Due process was ignored. There was no trial, no arrest, no attempt at interdiction—just summary execution. And the strikes occurred in Venezuelan territorial waters, not in an international conflict zone. If another country did this, say Russia bombing a fishing boat in the Baltic, or China attacking smugglers near Taiwan, the Western media would have declared it a war crime the same day. Add this to the list of Western double standards in the international arena—we are seeing the destruction of the “liberal order” in real time.
These strikes are not a one-off. They fit into decades of US policy toward Venezuela, including economic sanctions, diplomatic isolation, and repeated regime change attempts. For 25 years, Washington has tried to topple the governments of Hugo Chávez and Nicolás Maduro through economic sabotage, coups, and support for far-right opposition. The humanitarian toll of those sanctions has been devastating. They have themselves emboldened the repression brought about by the Maduro government, which has used America as a scapegoat, with reason, for all its faults.
Now, with this attack, we see a dangerous escalation from economic to military means. If the precedent is set that the US can strike targets inside Venezuela (this was in Venezuela’s national waters) with impunity, it opens the door to a broader military campaign. That is exactly what think tanks like the Center for Strategic and International Studies have been preparing for. One CSIS report, now deleted, explicitly laid out “options for regime change” in Venezuela, against the “Maduro narco-terrorist regime.”
So why is the media so unwilling to call this what it is? Major outlets fear losing access to government sources if they challenge the official narrative. They also simply don’t want to admit that America is committing crimes, and may not be the moral actors in every major geopolitical event, as they were taught throughout their lives. Going back to Noam Chomsky’s Manufacturing Consent 101, corporate interests are also important, with companies like Exxon and Chevron having billions at stake in Venezuela’s oil fields (and a US-backed government running things in Caracas). US military action that destabilizes or topples Maduro could directly benefit those firms.
Many of the analysts quoted in media coverage are from think tanks funded by the defense industry or oil companies. They have an interest in exaggerating Venezuela’s threat and downplaying US abuses, to make the US intervention seem justified and good. And reporters too often repackage leaks from US intelligence agencies as fact, without independently verifying. A lot of the “analysis” on the strikes in mainstream news has been from the intelligence agencies, who have a direct incentive to lie and manipulate information in favor of regime change.
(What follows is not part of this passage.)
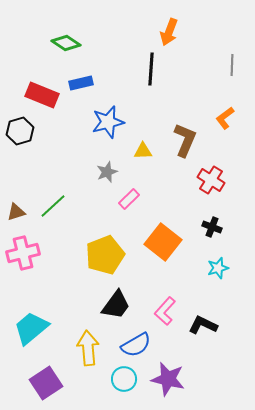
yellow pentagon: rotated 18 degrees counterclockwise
Even respected outlets have contributed to this dynamic. The New York Times and Wall Street Journal have both amplified the claim that Venezuela is a “narco-terrorist state.” That claim has been debunked by organizations like InSight Crime and the International Crisis Group, which show that while drugs transit Venezuela, it is hardly unique; Colombia and Mexico play a much larger role in global cocaine markets, yet they remain US allies.
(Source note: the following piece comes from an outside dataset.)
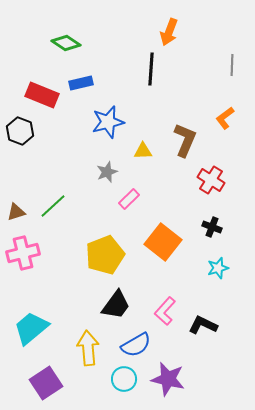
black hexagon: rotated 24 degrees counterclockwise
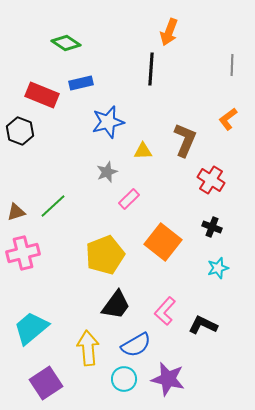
orange L-shape: moved 3 px right, 1 px down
Meanwhile, outlets like the Christian Science Monitor are pushing a narrative that “more Latin Americans welcome US intervention,” based on flimsy and cherry-picked anecdotes that, once again, helps the Trump administration lay the groundwork for more meddling and war. Would the Marines be greeted as liberators in Caracas? The hope is to expand the “War on Drugs” into the “War on Terror,” giving the US military more tools to intervene in Latin America, and then bringing repression to the home front (also called the Imperial Boomerang theory). In reality, the region is increasingly turning away from Washington’s militaristic and blusterous approach, seeking alternative frameworks to the failed War on Drugs.